L’Italia e l’IT trasformation

L’Italia e l’IT trasformation
6 ottobre 2015 Carlo Testa

Durante la sedicesima edizione del Forum IT, si è fotografato uno spaccato dello stato di salute dell’IT nel nostro Paese e delle tendenze in atto in termini di innovazione e opportunità di crescita. I dati sono incoraggianti. Si parla di un mercato italiano in crescita a due cifre, attestato a 1,463 miliardi di euro, con un +13,4 per cento anno su anno, quasi il doppio della media europea. Parliamo di distribuzione, naturalmente, e in questo ambito, e sempre relativamente al panel d riferimento, sono le Tlc a fare la parte del leone.

Grazie agli smartphone mettono a segno un +112 per cento, seguite dalle soluzioni per datacenter, networking e sicurezza, che crescono del 27 per cento, dai server, con un +16 per cento. Decisamente più modeste le crescite sul versante software, con un contenuto +2%. È uno scenario in completa trasformazione, nel quale nuovi paradigmi di fatto influenzano i comportamenti di acquisto delle imprese e dei privati. Il ruolo dei partner che operano in questo settore è chiaro: “convincere i clienti che è necessario innovare per crescere, tenendo conto dei loro bisogni di risparmio, ma anche delle loro necessità”.

E questo ruolo di supporto alla crescita dei propri clienti, si ricava investendo, ad esempio in ambiti strategici, dall’ERP al datacenter fino ai servizi altamente qualificati in ambiti enterprise. Si potrebbe dire ironicamente che: “dopo anni in cui le imprese hanno continuato a tagliare e risparmiare, oggi devono necessariamente tornare a investire”. Oggi molte aziende, malgrado la situazione complessiva resti difficile sotto il profilo finanziario, continuano ad investire nell’IT”.

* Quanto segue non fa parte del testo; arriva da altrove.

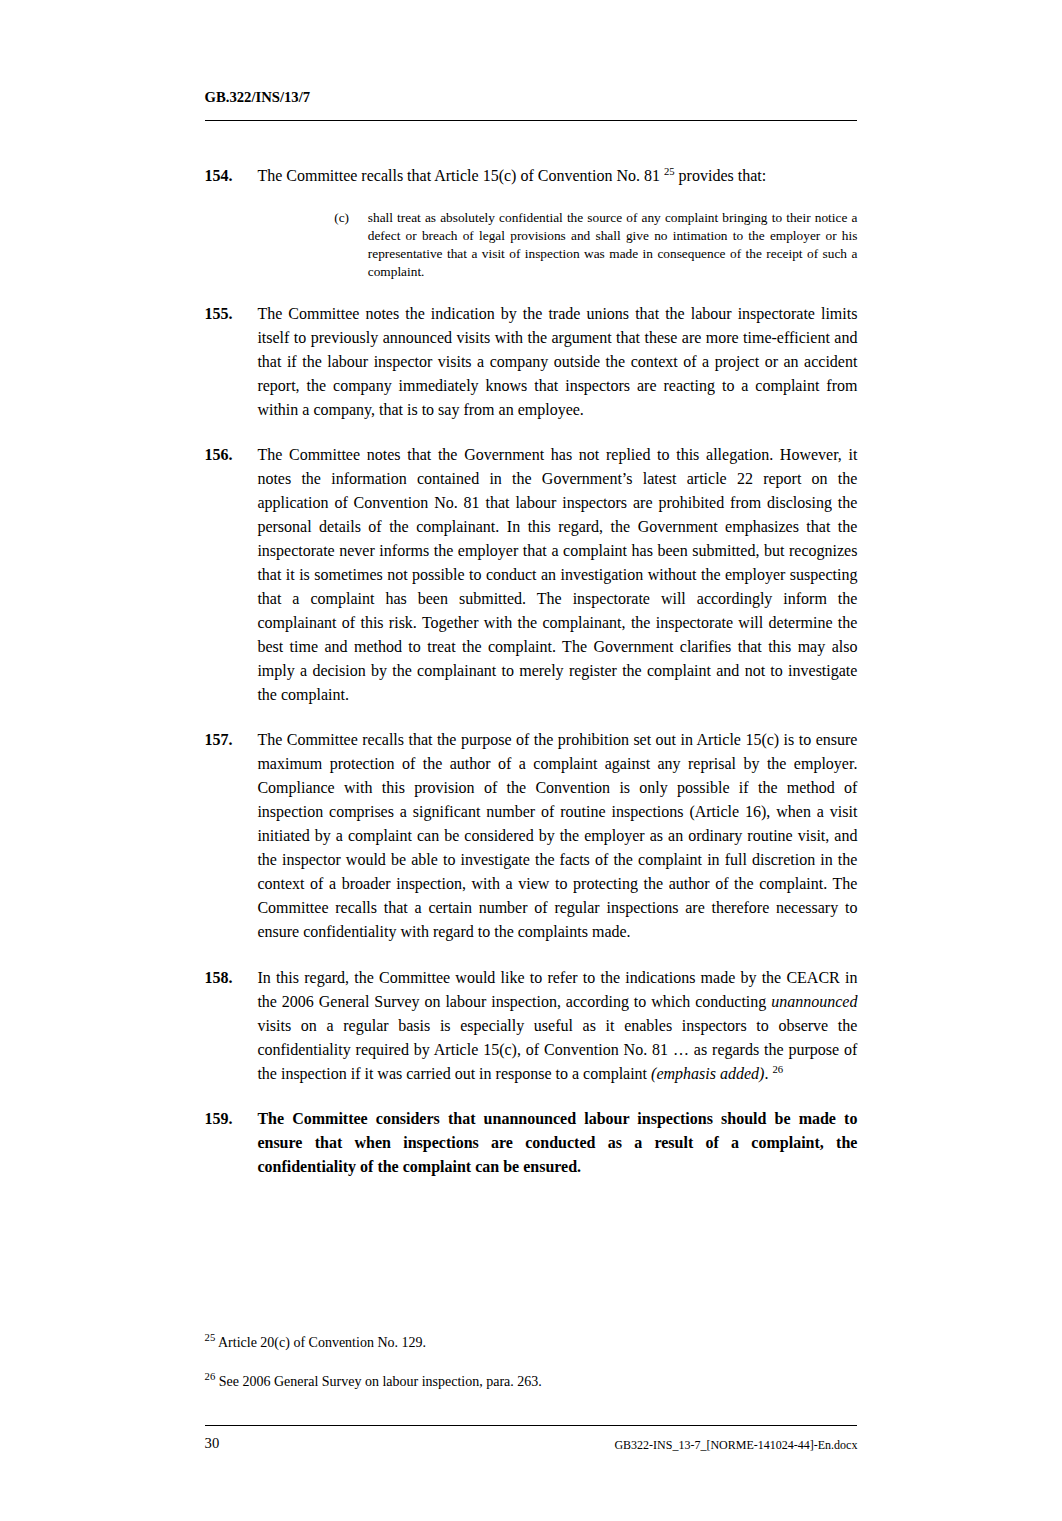GB.322/INS/13/7
154.
The Committee recalls that Article 15(c) of Convention No. 81 25 provides that:
(c)
shall treat as absolutely confidential the source of any complaint bringing to their notice a defect or breach of legal provisions and shall give no intimation to the employer or his representative that a visit of inspection was made in consequence of the receipt of such a complaint.
155.
The Committee notes the indication by the trade unions that the labour inspectorate limits itself to previously announced visits with the argument that these are more time-efficient and that if the labour inspector visits a company outside the context of a project or an accident report, the company immediately knows that inspectors are reacting to a complaint from within a company, that is to say from an employee.
156.
The Committee notes that the Government has not replied to this allegation. However, it notes the information contained in the Government’s latest article 22 report on the application of Convention No. 81 that labour inspectors are prohibited from disclosing the personal details of the complainant. In this regard, the Government emphasizes that the inspectorate never informs the employer that a complaint has been submitted, but recognizes that it is sometimes not possible to conduct an investigation without the employer suspecting that a complaint has been submitted. The inspectorate will accordingly inform the complainant of this risk. Together with the complainant, the inspectorate will determine the best time and method to treat the complaint. The Government clarifies that this may also imply a decision by the complainant to merely register the complaint and not to investigate the complaint.
157.
The Committee recalls that the purpose of the prohibition set out in Article 15(c) is to ensure maximum protection of the author of a complaint against any reprisal by the employer. Compliance with this provision of the Convention is only possible if the method of inspection comprises a significant number of routine inspections (Article 16), when a visit initiated by a complaint can be considered by the employer as an ordinary routine visit, and the inspector would be able to investigate the facts of the complaint in full discretion in the context of a broader inspection, with a view to protecting the author of the complaint. The Committee recalls that a certain number of regular inspections are therefore necessary to ensure confidentiality with regard to the complaints made.
158.
In this regard, the Committee would like to refer to the indications made by the CEACR in the 2006 General Survey on labour inspection, according to which conducting unannounced visits on a regular basis is especially useful as it enables inspectors to observe the confidentiality required by Article 15(c), of Convention No. 81 … as regards the purpose of the inspection if it was carried out in response to a complaint (emphasis added). 26
159.
The Committee considers that unannounced labour inspections should be made to ensure that when inspections are conducted as a result of a complaint, the confidentiality of the complaint can be ensured.
25 Article 20(c) of Convention No. 129.
26 See 2006 General Survey on labour inspection, para. 263.
30
GB322-INS_13-7_[NORME-141024-44]-En.docx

Il rischio è che per mantenere e manutenere l’esistente, resti sempre meno budget dell’innovazione. La chiave è identificare le nuove componenti tecnologiche che consentono di innovare pur spendendo meno. Si parla dunque di virtualizzazione dell’infrastruttura di rete, in direzione Software Defined Networking (SDN) e Network Functions Virtualization (NFV). Un certo numero di imprese, purtroppo ancora piccolo, ha colto il momento di trasformazione.

Queste imprese stanno andando benissimo. Peraltro, molte si sono aperte all’internazionalizzazione: chi produce prodotti sofisticati e appetibili fuori Italia, ha aperto all’estero mantenendo una forte presenza nel Paese. Parliamo però di un 20 per cento delle imprese italiane e purtroppo quasi tutte al Nord Ovest, poche nel Nord Est e quasi nessuna al Sud.

Di fondo c’è anche un problema di atteggiamento mentale: le aziende hanno bisogno di persone capaci di mettersi davvero in gioco, aziende in grado di costituire una vera infrastruttura IT che tenga conto che l’interlocutore è cambiato. Gli imprenditori italiani sanno bene che gli investimenti nel sistema informativo devono essere fatti per il loro bene. C’è paura ma non chiusura. Sono disposti a soffrire se poi le cose funzionano: c’è bisogno di esempi positivi, non fermiamoci solo alle startup. Innovare fa paura, l’italiano per natura non è un innovatore, guarda con curiosità, capisce che ci sono opportunità, ma non si butta. Gli altri Paesi di fronte a nuove soluzioni hanno pipeline, fanno progetti.

A noi occorrono due anni per partire. La chiave di volta è far capire i vantaggi competitivi. Andiamo verso un mondo dove non si parla più di quanti dispositivi per utente, ma di migliaia, milioni di oggetti, con sistemi operativi e applicazioni tra le più disparate. Nell’IoT è importante che la sicurezza sia integrata nell’hardware e che si pensi a funzioni e scopi delimitati e definiti per ciascun oggetto connesso. È evidente che c’è spazio per nuove soluzioni e servizi, anche in modalità SaaS, in grado di gestire questa complessità.